Aquellas pequeñas manos de algodón le hacían recordar al hijo que nunca engendró
y aquella mujer le estaba haciendo pensar en todas las mujeres con las que
nunca volvió, tal era la vida del artista itinerante.
-¿Podría
tal vez preguntarle su nombre? – susurró Joseph tenuemente.
-Me
llamo Sophia. ¿A dónde tiene usted pensado dirigirse cuando el tren nos deje en
el campo de refugiados? ¿Tiene familia en algún país fronterizo? – fue su respuesta.
-Nunca
tuve familia y, si le digo la verdad, no sé muy bien a dónde voy ni por qué, en
ningún sitio me echarán de menos y en ningún sitio seré acogido –Joseph hablaba
invadido por una cruel melancolía – la gente no va al circo en tiempos de
guerra.
La
oscuridad más cegadora inundó el vagón al adentrarse en un túnel, debían estar
ya alcanzando la cordillera, y algún pasajero se revolvió inquieto en su
asiento. Joseph empezaba a preguntarse otra vez por qué demonios era necesaria
tanta molestia e incomodidad con el único fin de irse a morir más lejos.
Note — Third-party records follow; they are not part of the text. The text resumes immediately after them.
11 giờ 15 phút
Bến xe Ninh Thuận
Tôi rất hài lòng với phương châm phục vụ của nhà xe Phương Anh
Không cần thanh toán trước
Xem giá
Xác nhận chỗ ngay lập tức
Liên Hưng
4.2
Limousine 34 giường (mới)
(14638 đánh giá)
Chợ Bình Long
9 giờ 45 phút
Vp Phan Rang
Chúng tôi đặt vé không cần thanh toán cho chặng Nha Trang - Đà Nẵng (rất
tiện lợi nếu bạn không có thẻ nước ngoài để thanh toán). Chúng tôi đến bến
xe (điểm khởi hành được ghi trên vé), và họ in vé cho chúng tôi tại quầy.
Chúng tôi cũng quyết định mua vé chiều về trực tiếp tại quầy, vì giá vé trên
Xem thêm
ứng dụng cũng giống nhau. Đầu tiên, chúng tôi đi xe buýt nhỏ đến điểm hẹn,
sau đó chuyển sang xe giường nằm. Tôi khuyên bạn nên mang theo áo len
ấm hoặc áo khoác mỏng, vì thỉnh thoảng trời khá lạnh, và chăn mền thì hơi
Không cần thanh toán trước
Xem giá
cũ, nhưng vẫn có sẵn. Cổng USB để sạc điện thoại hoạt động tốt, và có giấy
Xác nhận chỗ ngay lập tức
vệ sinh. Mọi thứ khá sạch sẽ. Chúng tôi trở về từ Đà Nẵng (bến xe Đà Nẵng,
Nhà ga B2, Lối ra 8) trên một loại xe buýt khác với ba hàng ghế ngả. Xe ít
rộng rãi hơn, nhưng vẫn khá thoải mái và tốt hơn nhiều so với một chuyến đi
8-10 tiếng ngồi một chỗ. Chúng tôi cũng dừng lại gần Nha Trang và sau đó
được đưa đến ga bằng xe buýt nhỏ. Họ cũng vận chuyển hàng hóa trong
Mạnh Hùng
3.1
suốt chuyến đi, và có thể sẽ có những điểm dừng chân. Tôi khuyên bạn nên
En la
cabeza del artista bailaban las ideas unas con otras tal y como él solía hacer
en el columpio, y el recuerdo de la familia que nunca tuvo y que siempre quiso
olvidar le empezaba a devorar internamente.
-A
mi hijo le gustará ir al circo cuando todo esto pase – la cálida voz de Sophia
se derramó sobre sus oídos, sorprendiéndole.
-¿Disculpe?
– inquirió Joseph, de manera ausente.
-Decía
usted que la gente no va al circo en tiempos de guerra. Sería una lástima que
no queden circos cuando pase la guerra.
Joseph
aspiró una última y profunda calada de su cigarro y la brasa iluminó fugazmente
el compartimento como una luciérnaga en medio del bosque, permitiéndole por un
instante percibir las sombras de otros taciturnos viajeros, si podía llamarse
así a un pobre puñado de harapientos, que dormitaban apoyados unos contra
otros. Tras un breve silencio, Joseph respondió, por fin:
-No
creo que ninguna guerra pueda evitar que existan circos mientras queden niños
con ilusión dispuestos a acudir a ellos, Sophia.
-Pero
será preciso que queden hombres dispuestos a actuar en ellos – interpuso ella
velozmente – tal vez sí que pueda haber quien le echara de menos llegado el
caso, al fin y al cabo.
Joseph
posó su mirada sobre los ojos azules de Sophia y esbozó una sonrisa que por
primera vez en muchos meses era sincera.
-Será
un placer actuar una vez más si usted promete venir a verme con su hijo –
contestó finalmente el viejo hombre.
Sophia
asintió elocuentemente y clavó sus zafiros en los ojos de Joseph mientras sus
labios dibujaban una sonrisa.
El
tren parecía estar pasando sobre un tramo de vía en mal estado y los engranajes
de aquel desvencijado convoy protagonizaban un concierto de quejumbrosos
sonidos. Nada de aquello molestaba ya a Joseph. Poco a poco, a través de los cristales, llegaban las primeras
luces del amanecer y el viejo acróbata pudo darse cuenta de que Sophia y su
hijo dormían plácidamente. No pasó mucho tiempo antes de que él, ajeno a la
pólvora que dejaba atrás, cayese en un profundo sueño, un sueño que no había
esperado volver a conciliar nunca.
Tal
vez, antes de dormirse definitivamente, Joseph pensó en lustrosas carpas,
imponentes fieras, hábiles malabaristas y simpáticos payasos. Tal vez soñase
con la mirada de una mujer valiente junto a su hijo, deslumbrándole desde el
graderío más que los propios focos. Tal vez tanta molestia e incomodidad
siguiese mereciendo la pena, al menos un tiempo más.